Fort Myers Police Department along with other area law enforcement and missing persons groups held an event for families of missing loved ones to connect with those searching for them.
FMPD held the first Missing Person’s Day event in Lee County at Fort Myers High School Saturday.
The event was open to the public for anyone to attend and look at posters of missing people to see if they recognized anyone they knew.
It was also an opportunity to bring old photos, dental records and anything to help find or identify loved ones.
Officers told us some families of known missing people gave them some updated DNA samples at the event. Others let police know about people they haven’t seen in a while and are worried about.
Peace River K9 Search and Rescue let people get to know how they help families look for loved ones. The public had the opportunity to talk with team members about the organizations drones and areas they want to search and get to know the dogs who help look.
“The Cold Case Unit is here because we have several unidentified deceased people,” said Mike Hadsell, president of Peace River K9 Search and Rescue. “Our goal in that is identify them, so we can at least give the families some closure.”
The FMPD crime scene unit also offered free fingerprinting for kids. By having this on file, investigators are already steps ahead to help them get home safely in the event a child goes missing.
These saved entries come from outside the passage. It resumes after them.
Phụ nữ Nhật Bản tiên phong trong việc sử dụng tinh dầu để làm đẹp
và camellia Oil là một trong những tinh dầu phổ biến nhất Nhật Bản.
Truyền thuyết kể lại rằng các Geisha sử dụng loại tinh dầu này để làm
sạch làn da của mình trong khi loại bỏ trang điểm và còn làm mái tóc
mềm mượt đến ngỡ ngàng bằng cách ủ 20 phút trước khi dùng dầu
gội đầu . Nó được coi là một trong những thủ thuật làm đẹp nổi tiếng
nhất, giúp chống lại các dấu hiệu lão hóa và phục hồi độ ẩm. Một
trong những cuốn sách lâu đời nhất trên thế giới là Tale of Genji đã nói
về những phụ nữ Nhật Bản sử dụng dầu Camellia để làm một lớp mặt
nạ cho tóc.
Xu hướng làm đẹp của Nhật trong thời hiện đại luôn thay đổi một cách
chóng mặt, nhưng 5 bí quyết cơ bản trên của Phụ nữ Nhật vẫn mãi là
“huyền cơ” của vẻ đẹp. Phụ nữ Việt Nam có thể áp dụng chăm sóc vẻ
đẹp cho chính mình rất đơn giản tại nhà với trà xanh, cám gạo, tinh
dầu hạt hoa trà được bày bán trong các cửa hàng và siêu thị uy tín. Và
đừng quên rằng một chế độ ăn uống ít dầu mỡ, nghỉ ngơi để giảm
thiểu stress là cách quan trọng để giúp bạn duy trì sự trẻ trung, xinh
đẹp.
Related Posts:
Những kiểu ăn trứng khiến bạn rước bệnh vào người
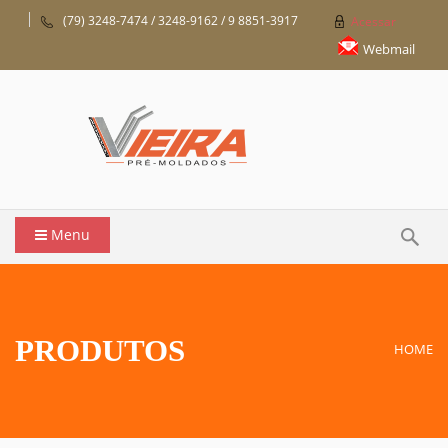
(79) 3248-7474 / 3248-9162 / 9 8851-3917
Acessar
Webmail
Menu
PRODUTOS
HOME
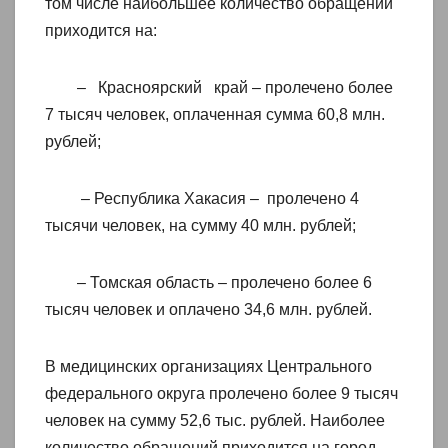
том числе наибольшее количество обращений
приходится на:
– Красноярский край – пролечено более
7 тысяч человек, оплаченная сумма 60,8 млн.
рублей;
– Республика Хакасия – пролечено 4
тысячи человек, на сумму 40 млн. рублей;
– Томская область – пролечено более 6
тысяч человек и оплачено 34,6 млн. рублей.
В медицинских организациях Центрального
федерального округа пролечено более 9 тысяч
человек на сумму 52,6 тыс. рублей. Наиболее
количество обращений приходится на город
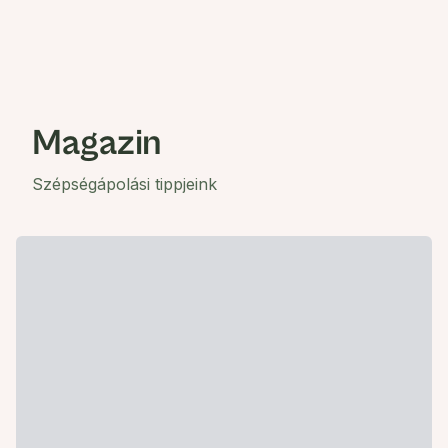
Magazin
Szépségápolási tippjeink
Other agencies in attendance included Lee County Sheriff’s Office, Southwest Florida Crime Stoppers, Cape Coral Police Department, Florida Department of Law Enforcement, The National Center for Missing and Exploited Children, the State Attorney’s Office, Florida Department of Children and Families, District 21 Medical Examiner’s Office and NAMUS (National Missing and Unidentified Persons System.)
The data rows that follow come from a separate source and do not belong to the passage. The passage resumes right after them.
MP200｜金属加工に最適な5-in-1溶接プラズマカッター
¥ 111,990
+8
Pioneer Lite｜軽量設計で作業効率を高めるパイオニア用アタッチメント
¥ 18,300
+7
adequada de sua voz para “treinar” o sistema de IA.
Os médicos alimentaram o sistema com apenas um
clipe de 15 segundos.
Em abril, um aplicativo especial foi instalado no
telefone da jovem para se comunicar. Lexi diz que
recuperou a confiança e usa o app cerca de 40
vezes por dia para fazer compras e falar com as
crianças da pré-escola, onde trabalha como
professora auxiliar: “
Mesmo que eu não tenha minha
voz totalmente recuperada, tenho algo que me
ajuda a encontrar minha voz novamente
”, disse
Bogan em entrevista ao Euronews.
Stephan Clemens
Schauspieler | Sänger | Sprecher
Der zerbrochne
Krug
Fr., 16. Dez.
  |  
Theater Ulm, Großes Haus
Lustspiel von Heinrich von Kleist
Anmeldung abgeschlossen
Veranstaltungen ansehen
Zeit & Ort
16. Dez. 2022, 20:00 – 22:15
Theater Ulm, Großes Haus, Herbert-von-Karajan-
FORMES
FMPD told us its research and other agency’s research indicates there are 39 missing people out of Lee County.
Anyone who did not make it and has information on a missing person can call FMPD at 239-321-770 to make a report.
“Mother’s Days are the worst because moms miss their kids,” Hadsell said. “I get a lot of phone calls on Mother’s Days because they’re still missing their kids. These families need to come home.”